Unable to produce compelling evidence of malfeasance, the former ruling Nationalist Party of Taiwan is now holding onto a slim hope that a proposed recount will return them to power - after one of the most acrimonious elections in Taiwan's young democratic history.
The March 20 vote saw President Chen Shui-bian reelected a day after he was wounded in a shooting while campaigning. Mr. Chen held a 0.2 margin, or 30,000 votes, in a bitterly fought contest that was widely seen in Asia as a choice between the pro-China Kuomintang (KMT) and President Chen's separatist party.
Despite a series of legal challenges that could last months, the KMT is beginning to prepare itself for a loss, analysts say. The contested outcome appears to be entering a quieter phase - evolving from street protests that blocked the center of Taipei into a series of meetings among aides, the legislature, and the courts.
Wednesday evening the KMT filed a petition for a recount. Chen immediately signed a formal agreement, meaning that the recount could take place quickly without arguments in front of the High Court, which set the hearing for Friday.

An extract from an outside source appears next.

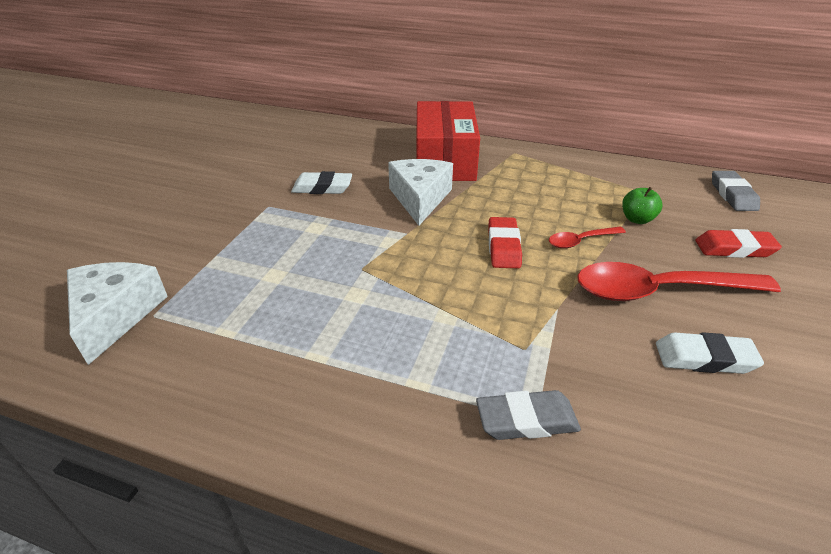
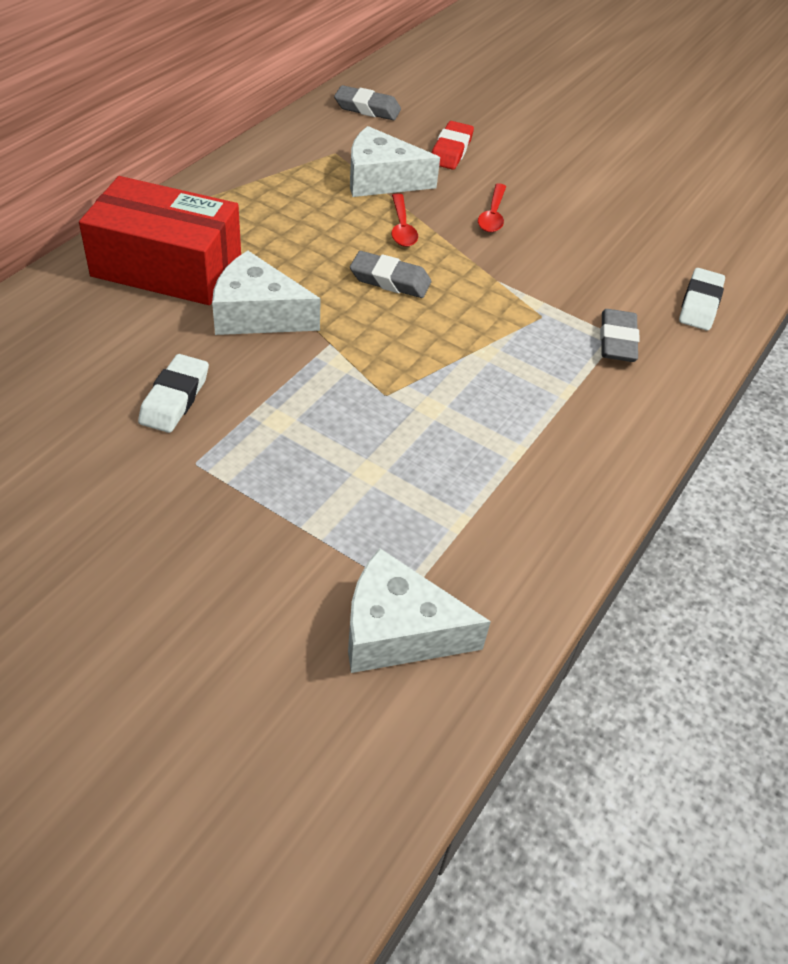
camera: 80 degrees left, 10 degrees up
(503, 247) = (390, 280): red eraser -> grey eraser
(637, 219) = (381, 180): green apple -> white cheese
(659, 291) = (492, 215): red spoon -> red spoon, size x0.49
(704, 358) = (575, 229): white eraser -> white eraser (699, 304)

Since the March 20 poll, the dynamics have been intense in Taiwan, with every day bringing new allegations, countercharges, protests, and petitions. The stakes are high on all sides: The KMT, which joined with the People's First Party of James Soong, now faces a change in leadership from Lien Chan. If it loses, the party could be in disarray, and could lose seats in the upcoming December elections. The KMT and People's First Party currently control the legislature, and can block Chen's aggressive agenda.

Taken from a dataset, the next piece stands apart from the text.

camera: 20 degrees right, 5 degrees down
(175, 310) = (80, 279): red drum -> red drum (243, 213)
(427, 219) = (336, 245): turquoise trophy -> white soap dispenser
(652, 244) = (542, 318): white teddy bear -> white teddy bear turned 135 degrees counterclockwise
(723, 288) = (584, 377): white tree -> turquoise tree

Officials for Chen's Democratic Progressive Party say they do not fear a recount. Earlier this week, a US forensics expert examined Chen's abdomen where a bullet left a four-inch gash - and said the wound appeared to be authentic, dashing at least part of the KMT's allegations of a fake assassination attempt.
"With every day that goes by without a change in [evidence], I feel the announced result will stand," says Denny Roy, a Taiwan specialist at the Asia Pacific Center for Security Studies in Honolulu. "My e-mail is flooded every morning with lots of stories about election details and challenges. But I feel like in a couple of days it won't matter."
Last week the Taiwan Central Election Commission gave a certificate of victory to Chen and Annette Lu, the vice presidential candidate. The United States formally congratulated Chen, spurring a withering rhetorical blast from China, which claims Taiwan for its own, to the effect that "China will not sit idly by" while there is chaos in the streets of Taiwan.
In recent days, Beijing has said little, despite some 350,000 KMT protesters in Taipei last Saturday. Yet the protests have died down, and the small core of angry demonstrators has been cordoned inside the Chiang Kai-shek memorial, blocks away from the president's office.
For Chen, the election was a fight for the viability of his ethnic Taiwan platform. The narrow victory, and a divided government, is not the mandate he had hoped for in putting forward a bold agenda, experts say. This week, however, Chen told the Washington Post that the election affirmed an "internal consensus" on the island of 23 million that it was an "independent, sovereign" state. He also vowed to adopt a new constitution, despite warnings from China that such a move could lead to war.
The White House has expressed concern that Chen would take actions that would drag the US into a conflict with China. For its part, Beijing would have to reevaluate whether or not it can engage Chen. For the past four years, it has chosen not to deal with him.